■ DATA FOR ANALYSIS ■
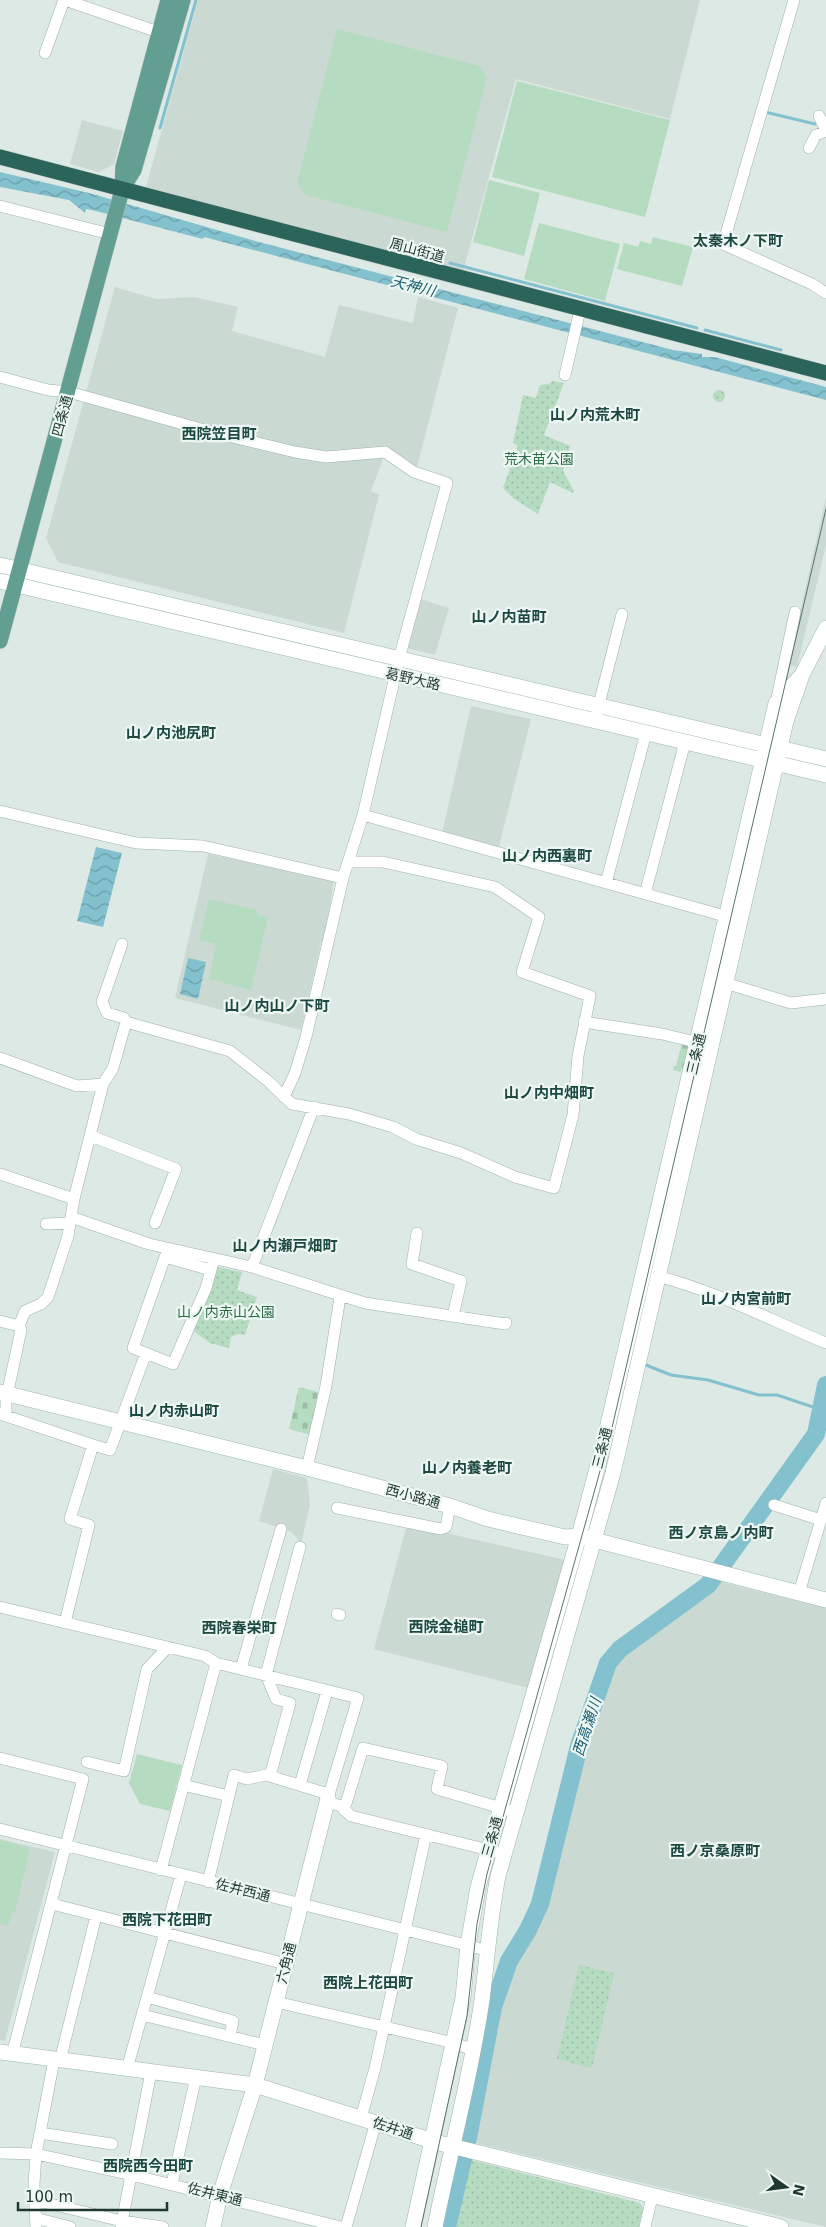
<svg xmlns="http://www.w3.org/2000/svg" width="826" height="2227" font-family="'DejaVu Sans','Noto Sans JP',sans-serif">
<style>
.built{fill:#cbd9d3}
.grass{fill:url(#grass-dots)}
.cemetery{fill:url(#cemetery-stones)}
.garden{fill:#b5dbc1}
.water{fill:url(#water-waves)}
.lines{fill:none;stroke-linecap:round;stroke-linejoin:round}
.stream{stroke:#84c1cf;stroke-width:3}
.river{stroke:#84c1cf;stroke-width:18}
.street-casing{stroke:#a0b0ab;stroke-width:12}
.secondary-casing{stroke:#9cb5ac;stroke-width:16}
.primary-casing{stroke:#bcc3c2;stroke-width:16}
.highway-casing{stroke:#bcc3c2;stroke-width:16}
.street{stroke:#fff;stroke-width:11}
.secondary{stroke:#fff;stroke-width:15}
.primary{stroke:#629e91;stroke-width:15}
.highway{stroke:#2b645a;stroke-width:15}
.tram{stroke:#59746e;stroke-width:1}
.labels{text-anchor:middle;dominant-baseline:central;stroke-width:4.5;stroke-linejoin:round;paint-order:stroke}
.street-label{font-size:14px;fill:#1f3832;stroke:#edf6f2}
.park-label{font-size:14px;fill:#2a6e46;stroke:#edf6f2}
.neighbourhood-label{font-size:15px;font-weight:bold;fill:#1c4940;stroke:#edf6f2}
.water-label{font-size:15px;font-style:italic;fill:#1b6172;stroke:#edf6f2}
</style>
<defs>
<pattern id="grass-dots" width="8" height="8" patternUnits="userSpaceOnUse" patternTransform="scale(1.25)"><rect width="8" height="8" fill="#b5dbc1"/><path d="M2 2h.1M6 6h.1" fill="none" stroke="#9bbda6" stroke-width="1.8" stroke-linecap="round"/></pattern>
<pattern id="cemetery-stones" width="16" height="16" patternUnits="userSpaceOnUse" patternTransform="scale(1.25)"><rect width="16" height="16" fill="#b5dbc1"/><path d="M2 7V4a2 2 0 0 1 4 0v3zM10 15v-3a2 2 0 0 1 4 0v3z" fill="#9bbda6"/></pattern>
<pattern id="water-waves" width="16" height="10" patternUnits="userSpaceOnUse" patternTransform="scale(1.25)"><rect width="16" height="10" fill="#84c1cf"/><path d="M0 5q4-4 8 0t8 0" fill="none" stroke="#6b9ea9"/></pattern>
</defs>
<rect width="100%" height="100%" fill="#dde9e4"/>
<path class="built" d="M 198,0 L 700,0 L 670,119 L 516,79 L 463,271 L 146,187 Z
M 82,120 L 123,131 L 114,164 L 99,172 L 70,164 Z
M 115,287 L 156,299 L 194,297 L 238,307 L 232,331 L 325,357 L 339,305 L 413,323 L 418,297 L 458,308 L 416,471 L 384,456 L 371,491 L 379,495 L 344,633 L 58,562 L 46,538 Z
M 826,497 L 826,545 L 797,667 L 788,665 Z
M 417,598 L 449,608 L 435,655 L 403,647 Z
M 471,706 L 531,719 L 498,850 L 442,833 Z
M 208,854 L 334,881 L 324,938 L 321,943 L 301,1030 L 175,998 Z
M 273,1469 L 307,1478 L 310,1505 L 301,1544 L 292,1532 L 259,1521 Z
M 407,1524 L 565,1560 L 529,1688 L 374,1649 Z
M 721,1582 L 826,1608 L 826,2227 L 471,2142 L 508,1975 L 541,1918 L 545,1916 L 580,1767 L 610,1678 L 621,1659 L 629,1651 L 712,1592 Z
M 0,1839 L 55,1852 L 5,2041 L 0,2040 Z"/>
<path class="grass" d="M 553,381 L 564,383 L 544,435 L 570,446 L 563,471 L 574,491 L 573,493 L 550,482 L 538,514 L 513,498 L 503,488 L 518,446 L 513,443 L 523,395 L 536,398 L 540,385 L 549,384 Z
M713 396a6 6 0 1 1 12 0a6 6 0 1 1-12 0Z
M 217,1267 L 242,1272 L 237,1290 L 257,1297 L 245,1335 L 238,1334 L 231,1337 L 229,1348 L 210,1343 L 191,1329 Z
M 579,1965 L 614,1973 L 592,2068 L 557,2059 Z
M 467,2159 L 640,2203 L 643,2208 L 639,2227 L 447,2227 L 462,2164 Z"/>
<path class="cemetery" d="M 682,1043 L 691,1045 L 685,1070 L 681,1069 L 681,1072 L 673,1070 L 674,1066 L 676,1066 Z
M 299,1387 L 318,1392 L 316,1402 L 319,1403 L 311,1435 L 289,1429 Z"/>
<path class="garden" d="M 337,29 L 479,66 L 487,77 L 447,232 L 306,195 L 297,183 Z
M 517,81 L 670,120 L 645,217 L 492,177 Z
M 489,180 L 540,193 L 524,256 L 473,242 Z
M 539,223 L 620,244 L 605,301 L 524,279 Z
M 653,237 L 693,247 L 682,286 L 617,269 L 624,243 L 638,247 L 640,241 L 651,244 Z
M 209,899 L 257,910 L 258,915 L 268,917 L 251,990 L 209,979 L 216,944 L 199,940 Z
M 137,1754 L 182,1765 L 170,1811 L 140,1804 L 129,1783 Z
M 0,1840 L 30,1848 L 15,1912 L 12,1912 L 8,1926 L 0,1924 Z"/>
<path class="water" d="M 0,172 L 89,193 L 259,242 L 673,350 L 702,354 L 702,357 L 715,357 L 826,387 L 826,400 L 204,237 L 203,239 L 92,210 L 86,209 L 85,213 L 69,200 L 0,187 Z
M 96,847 L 122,853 L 103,927 L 77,921 Z
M 188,958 L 206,962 L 198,999 L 180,994 Z"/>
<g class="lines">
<path class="stream" d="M 765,112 L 815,124
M 160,128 L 196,0
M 450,263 L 697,328
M 705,330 L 781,350
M 646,1365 L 671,1375 L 708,1380 L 759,1395 L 777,1395 L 822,1410"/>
<path class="river" d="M 468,2138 L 493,2007 L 509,1961 L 528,1930 L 540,1904 L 579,1746 L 608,1663 L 620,1649 L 708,1585 L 816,1434 L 826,1385
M 447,2227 L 463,2159"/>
<g class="street-casing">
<path id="street" d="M 65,0 L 167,35
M 794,0 L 724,241 L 725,245 L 812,284 L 826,293
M 45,53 L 64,0
M 819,116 L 826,130
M 809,148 L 816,135 L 826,131
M 0,206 L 110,234
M 565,375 L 580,310
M 0,377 L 48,390 L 69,392 L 208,431 L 295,452 L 326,457 L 385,452 L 414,472 L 447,483 L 399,659 L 363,815 L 343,878 L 306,1037 L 295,1073 L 284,1097
M 776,703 L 795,612
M 597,712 L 622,614
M 0,811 L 136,843 L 203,846 L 343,878
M 363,815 L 732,918
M 606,883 L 646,733
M 645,894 L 685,742
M 122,944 L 102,1002 L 107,1013 L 124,1018 L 126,1022
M 725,983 L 791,1003 L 826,999
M 584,1022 L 662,1034 L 704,1044
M 0,1058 L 77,1086 L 103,1084
M 91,1136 L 176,1169 L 155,1223
M 0,1174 L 74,1199
M 71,1217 L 149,1244 L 252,1267 L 365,1303 L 505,1324 L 506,1323
M 46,1224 L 70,1223
M 417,1233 L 412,1264 L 461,1281 L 453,1316
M 252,1267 L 314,1107
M 211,1270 L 165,1257 L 133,1348 L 173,1364 L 206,1288 L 214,1259
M 657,1276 C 716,1291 770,1320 826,1343
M 0,1321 L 19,1326
M 0,1414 L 93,1445 L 70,1519 L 89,1525 L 65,1623
M 6,1416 L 6,1400 L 21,1330 L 19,1326 L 25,1311 L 41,1304 L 48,1297 L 68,1236 L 74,1199 L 103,1084 L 113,1068 L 126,1022 L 230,1051 L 268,1081 L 292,1104 L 349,1114 L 393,1127 L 416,1139 L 461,1153 L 515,1177 L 554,1188 L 573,1115 L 578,1056 L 590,996 L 522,972 L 539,917 L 495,887 L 383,862 L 349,862
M 93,1445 L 110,1450 L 146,1353
M 307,1468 L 326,1386 L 340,1297
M 774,1505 L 821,1520
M 337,1508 L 441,1529 L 446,1527 L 450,1506
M 799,1593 L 826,1503
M 0,1607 L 205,1656 L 216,1663 L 358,1698 L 328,1798
M 337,1614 L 340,1615
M 241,1669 L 281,1529
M 0,1758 L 83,1779 L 12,2055
M 87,1762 L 124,1771 L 147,1669 L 168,1647
M 270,1776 L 290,1703 L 276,1699 L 266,1675 L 300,1547
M 183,1785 L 229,1796
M 300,1785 L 327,1691
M 344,1810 L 363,1748 L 442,1766 L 437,1789 L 508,1810
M 0,1829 L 486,1950
M 161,1870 L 216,1663
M 208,1882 L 234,1775 L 247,1779 L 266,1775 L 325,1793 L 331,1803 L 341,1806 L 351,1816 L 497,1852
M 52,1904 L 286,1964
M 147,1997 L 233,2021 L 230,2036
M 276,2002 L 454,2043 L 473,2050
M 142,2015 L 265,2045
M 60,2061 L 96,1916
M 127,2069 L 181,1875
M 361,2118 L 375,2068 L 426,1834
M 40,2133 L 112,2144
M 0,2153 L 36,2154 L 132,2175 L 341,2227
M 172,2184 L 196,2077
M 34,2200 L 122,2221 L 163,2227
M 35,2218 L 70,2227
M 36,2227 L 34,2184 L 36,2154 L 54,2060
M 121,2227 L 151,2072
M 346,2227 L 376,2122
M 645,2227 L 652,2197"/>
</g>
<g class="secondary-casing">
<path id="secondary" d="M 0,565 L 826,759
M 0,581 L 826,775
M 0,1392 L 307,1468 L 450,1506 L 488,1519 L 565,1537 L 579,1536 L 826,1600
M 0,2052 L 255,2085 L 439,2143 L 781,2227
M 213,2227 L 220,2195 L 255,2085 L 328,1798
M 413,2227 L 463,1998 L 468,1945 L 478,1887 L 579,1536 L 603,1446 L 776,703 L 801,676
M 435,2227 C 450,2152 471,2076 482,2000 C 487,1959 490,1917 498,1876 L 613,1473 L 786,721 L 802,675 L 826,628"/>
</g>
<g class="primary-casing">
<path id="primary" d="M 124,186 L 134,170 L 183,0
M 0,641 L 122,190 L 123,167 L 168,0"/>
</g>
<g class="highway-casing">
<path id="highway" d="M 0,157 L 826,373"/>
</g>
<use href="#street" class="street"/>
<use href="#secondary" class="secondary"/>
<use href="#primary" class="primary"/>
<use href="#highway" class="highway"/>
<path class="tram" d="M 421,2227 L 467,2016 L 477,1924 L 487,1874 L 611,1432 L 826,509"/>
</g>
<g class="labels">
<g class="street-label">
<text transform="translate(417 250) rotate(15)">周山街道</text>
<text transform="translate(62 416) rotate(-75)">四条通</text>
<text transform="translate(413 679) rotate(13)">葛野大路</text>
<text transform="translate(696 1054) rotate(-77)">三条通</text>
<text transform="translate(602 1448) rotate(-76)">三条通</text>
<text transform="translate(413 1496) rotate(15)">西小路通</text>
<text transform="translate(492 1837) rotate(-74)">三条通</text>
<text transform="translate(243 1890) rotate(14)">佐井西通</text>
<text transform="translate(286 1963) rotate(-76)">六角通</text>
<text transform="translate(393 2128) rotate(18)">佐井通</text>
<text transform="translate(215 2194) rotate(14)">佐井東通</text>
</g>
<g class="park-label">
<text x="539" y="459">荒木苗公園</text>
<text x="226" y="1312">山ノ内赤山公園</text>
</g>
<g class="neighbourhood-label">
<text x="738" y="241">太秦木ノ下町</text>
<text x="595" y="415">山ノ内荒木町</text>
<text x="219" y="434">西院笠目町</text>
<text x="509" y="617">山ノ内苗町</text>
<text x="171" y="733">山ノ内池尻町</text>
<text x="547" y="856">山ノ内西裏町</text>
<text x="277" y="1006">山ノ内山ノ下町</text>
<text x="549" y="1093">山ノ内中畑町</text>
<text x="285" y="1246">山ノ内瀬戸畑町</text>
<text x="746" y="1299">山ノ内宮前町</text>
<text x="174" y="1411">山ノ内赤山町</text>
<text x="467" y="1468">山ノ内養老町</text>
<text x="721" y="1533">西ノ京島ノ内町</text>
<text x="446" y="1627">西院金槌町</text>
<text x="239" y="1628">西院春栄町</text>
<text x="715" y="1851">西ノ京桑原町</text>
<text x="167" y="1920">西院下花田町</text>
<text x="368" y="1983">西院上花田町</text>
<text x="148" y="2166">西院西今田町</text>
</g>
<g class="water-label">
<text transform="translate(413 286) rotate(14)">天神川</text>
<text transform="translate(587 1727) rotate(-72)">西高瀬川</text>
</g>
</g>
<g transform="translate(786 2187) rotate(104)" stroke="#edf6f2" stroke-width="4" paint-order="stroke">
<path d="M0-4L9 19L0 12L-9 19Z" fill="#1f3832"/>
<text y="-8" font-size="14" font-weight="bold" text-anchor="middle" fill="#1f3832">N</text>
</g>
<path d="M18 2202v8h149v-8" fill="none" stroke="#1f3832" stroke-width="2.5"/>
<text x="25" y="2202" font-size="15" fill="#1f3832" stroke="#edf6f2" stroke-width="4" paint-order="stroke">100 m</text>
</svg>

■ EXERCISE DIRECTIONS ■
Your answer should be each line from the entries that includes the string "linejoin".

■ ANSWER TO THE EXERCISE ■
.lines{fill:none;stroke-linecap:round;stroke-linejoin:round}
.labels{text-anchor:middle;dominant-baseline:central;stroke-width:4.5;stroke-linejoin:round;paint-order:stroke}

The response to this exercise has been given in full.